It is fair to say that the oil and gas industry has seen more than its fair share of difficulties over recent years. The global economic crisis and a slump in oil prices have combined to see more than 120,000 job losses in the industry, and just as some commentators began to note some signs of recovery, the latest concerns over Brexit implications have thrown the industry into further uncertainty.
Yet if the signs from across the Atlantic are anything to go by, we could be on the cusp of a genuine renaissance in the oil and gas sector. As oil prices start to climb, the oil majors are once again ploughing investment into exploration and production, and projections from Goldman Sachs predict that the US industry will be looking to hire at least 100,000 new workers between now and 2019.
We all know that where the US leads, the UK has a tendency to follow, and industry experts are cautiously optimistic that overall sector trends will outweigh regional uncertainty over tariff rates in post-Brexit Britain.
The US Perspective
Ever since the oil bust of the 1980s, those in the know have been warning that the hundreds of thousands of layoffs could come back to haunt the industry due to a shortage of mid-level career workers. Today, America is recovering well from the most recent downturn, and is seeing unemployment at the lowest rate in the past ten years. This means that the oil majors could face real difficulties filling the roles that are now opening up, which is good news for prospective candidates.
Impact on the UK
The global oil price has a complex effect on the UK economy as a whole. On the one hand, you might suppose that a rise is bad news – after all, it will surely have a direct impact on the price you pay as you shop around companies such as Super Saver Oil to get the best price on your central heating oil.

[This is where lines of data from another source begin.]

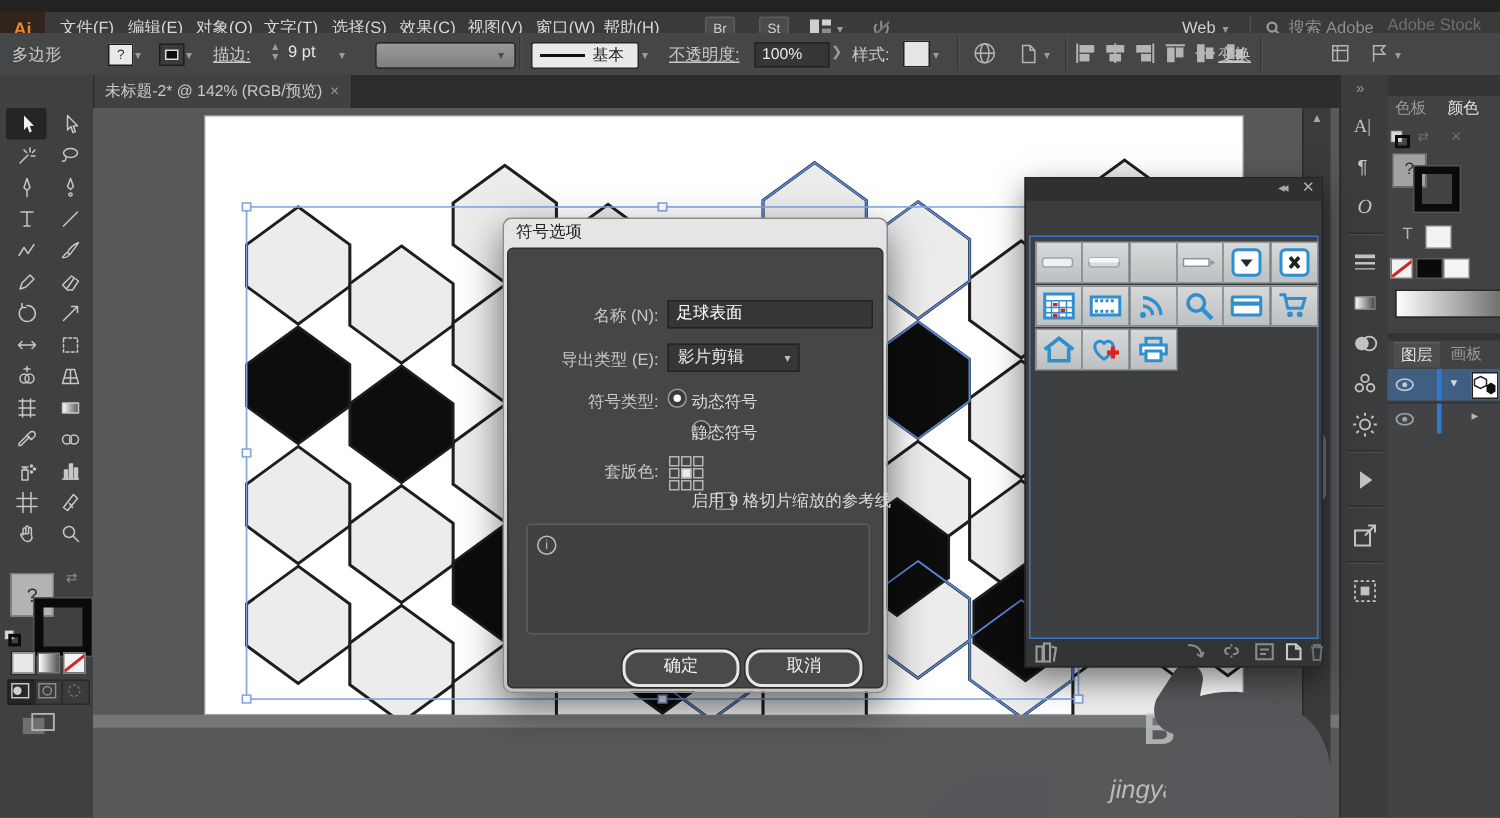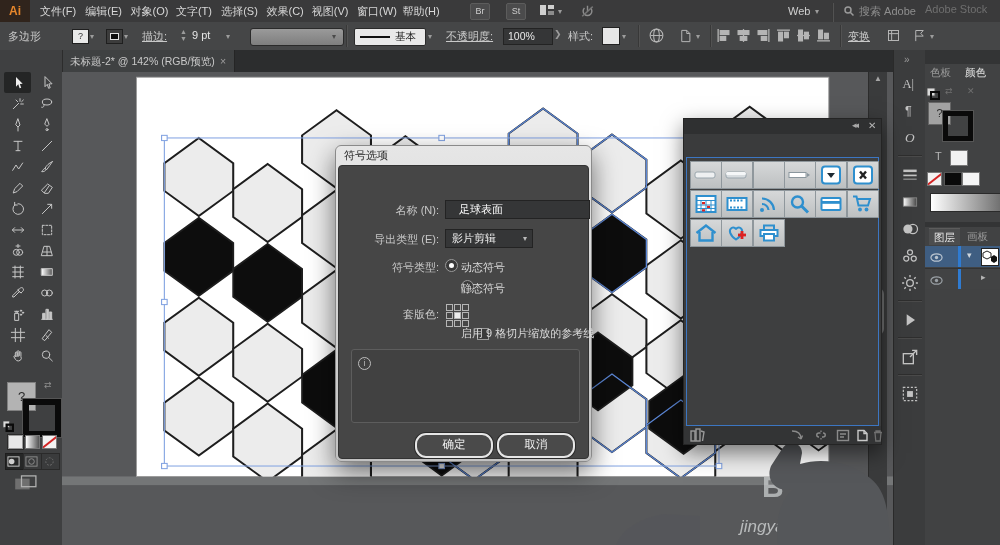"Ai" #menubar { top: 0 -> 8px }
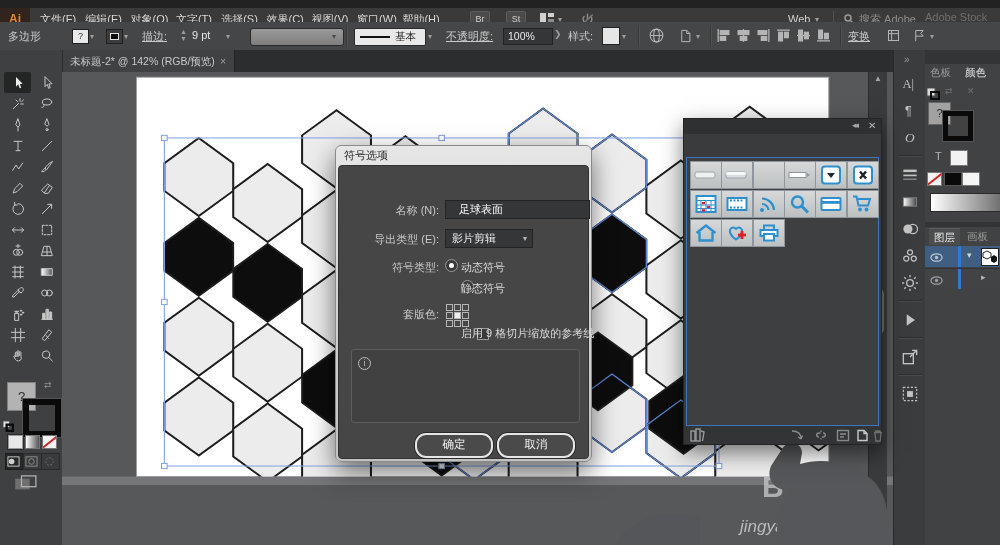"变换" span.cb-label { left: 848px -> 812px }
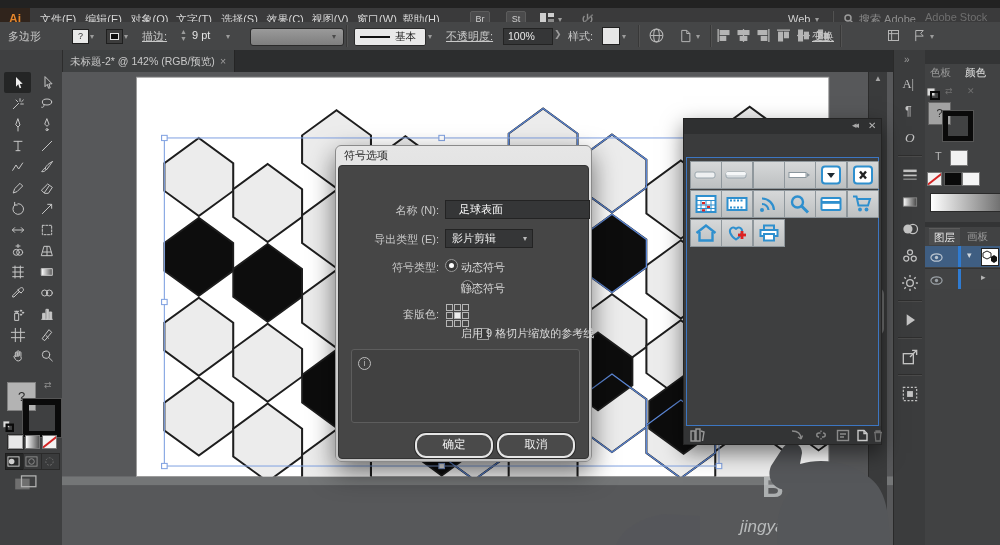"足球表面" span.field { padding-left: 13px -> 5px }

It also has a direct impact on petrol and diesel prices, and we all know that as these rise, so do the prices of consumer products and groceries that rely on road transportation to arrive on our shop shelves.
Yet at the same time, a rise in oil prices can be a great contributor to boosting the economy by revitalising the sector and generating new employment opportunities for thousands. As the value of oil increases, the potential benefits of finding and extracting new reserves also rise, leading the oil majors to invest more money in their exploration and production activities.
This is exactly what is being seen in the States, and the possibilities are high that a similar trend might arise in the North Sea oilfields that have seen dwindling investment during recent years.
In the long term, a buoyant oil industry spells good news for everyone, and could be exactly what is needed to brighten up the economic prospects in the wake of post-recession uncertainty.